Tuesday, February 20, 2007

Emotoinal Intelligence: Flaming


HOW OBNOXIOUS IS THAT??

MoneyLaw, the art of winning an unfair academic game, has a great post about emotional intelligence:

"Today's New York Times posits a scientific explanation for the difference in behavior of those who are civil in face-to-face encounters but brutally venomous in email or instant messaging exchanges. In Flame First, Think Later, New Clues to E-Mail Misbehavior, Daniel Goleman (of Social Intelligence and Emotional Intelligence fame) explains that, in the absence of visual social cues, our brains no longer have that 'uh-oh' control that keeps us from inadvertently offending the person with whom we're electronically communicating. As Goleman puts it:

The emerging field of social neuroscience, the study of what goes on in the brains and bodies of two interacting people, offers clues into the neural mechanics behind flaming.

The blogger goes on to say that in face-to-face interatction, we get a continual barrage of emotional signs and cues which are missing, of course, in emails.

"Much of this social guidance occurs in circuitry centered on the orbitofrontal cortex, a center for empathy," says the blogger. "This cortex uses that social scan to help make sure that what we do next will keep the interaction on track."

The blog is about flaming and nasty emails.

Intentionality is an EQ competency that plays a part.

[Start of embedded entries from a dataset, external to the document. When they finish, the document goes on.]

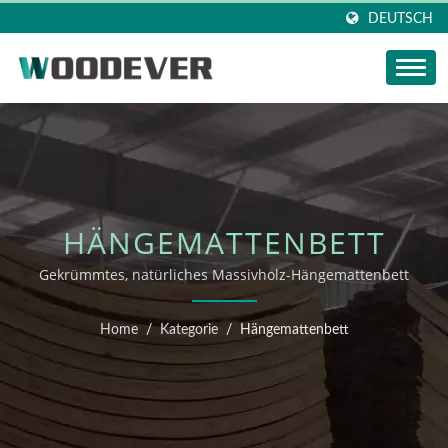
DEUTSCH
HÄNGEMATTENBETT
Gekrümmtes, natürliches Massivholz-Hängemattenbett
Home
/
Kategorie
/
Hängemattenbett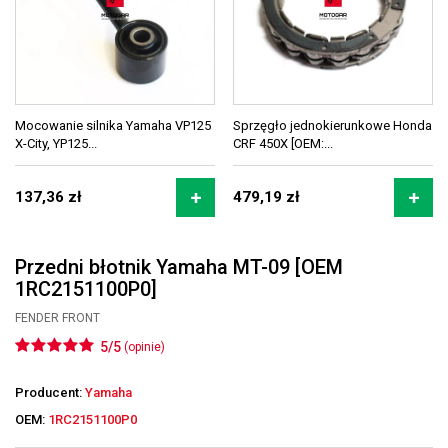
Mocowanie silnika Yamaha VP125
Sprzęgło jednokierunkowe Honda
X-City, YP125...
CRF 450X [OEM:...
137,36 zł
479,19 zł
Przedni błotnik Yamaha MT-09 [OEM
1RC2151100P0]
FENDER FRONT
5/5
(opinie)
Producent:
Yamaha
OEM:
1RC2151100P0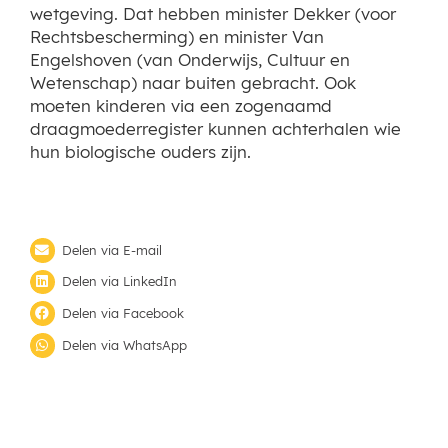
wetgeving. Dat hebben minister Dekker (voor
Rechtsbescherming) en minister Van
Engelshoven (van Onderwijs, Cultuur en
Wetenschap) naar buiten gebracht. Ook
moeten kinderen via een zogenaamd
draagmoederregister kunnen achterhalen wie
hun biologische ouders zijn.
Delen via E-mail
Delen via LinkedIn
Delen via Facebook
Delen via WhatsApp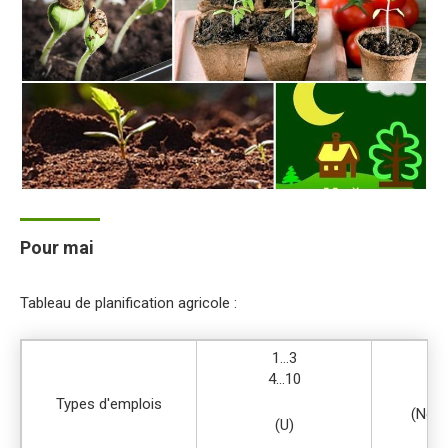
Pour mai
Tableau de planification agricole :
1…3
4…10
Types d'emplois
(Nouv
(U)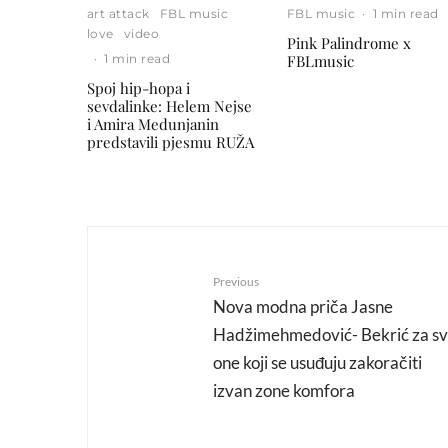
art attack
FBL music
FBL music
·
1 min read
love
video
Pink Palindrome x
·
1 min read
FBLmusic
Spoj hip-hopa i
sevdalinke: Helem Nejse
i Amira Medunjanin
predstavili pjesmu RUŽA
Previous
Nova modna priča Jasne
Hadžimehmedović- Bekrić za s
one koji se usuđuju zakoračiti
izvan zone komfora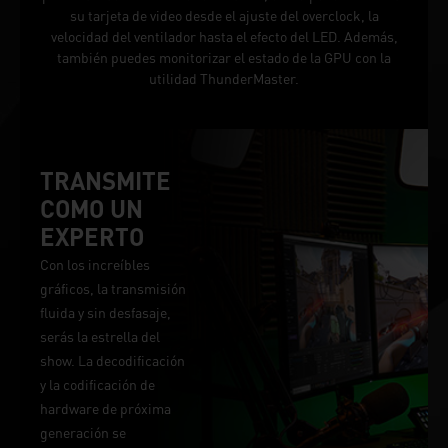
su tarjeta de video desde el ajuste del overclock, la
velocidad del ventilador hasta el efecto del LED. Además,
también puedes monitorizar el estado de la GPU con la
utilidad ThunderMaster.
TRANSMITE
COMO UN
EXPERTO
Con los increíbles
gráficos, la transmisión
fluida y sin desfasaje,
serás la estrella del
show. La decodificación
y la codificación de
hardware de próxima
generación se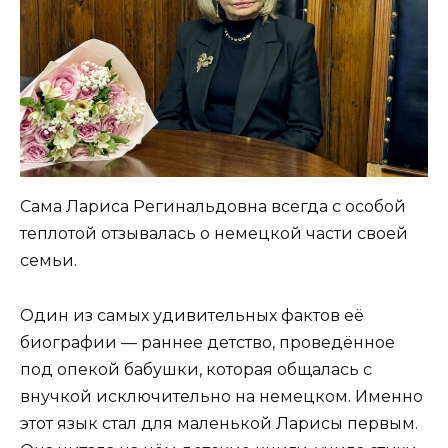
Сама Лариса Регинальдовна всегда с особой
теплотой отзывалась о немецкой части своей
семьи.
Один из самых удивительных фактов её
биографии — раннее детство, проведённое
под опекой бабушки, которая общалась с
внучкой исключительно на немецком. Именно
этот язык стал для маленькой Ларисы первым.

Perhaps they are intentionally being insulting and inflammatory. If not, they are "clueless" -- and that's one way to describe email writing. The missing of social cues.

I could go on and write for another hour here, for instance, and I will never have a "clue" as to whether you, my reader, are bored or not.

Flaming - unless it's understood that's what's supposed to go on - is bad manners. The rules of etiquette exist, basically, to keep us form killing one another; particularly the strong impinging on the weak.

People have a lot more nerve behind the anonymity of an email and also operate without the clues of normal social interchange. It's not a good mix in the hands of someone who is also not intentional -- another EQ competency. Knowing what you intend to have happen (feelings and well as behavior). Flaming is like bad grammar. It reveals a lot about who you are.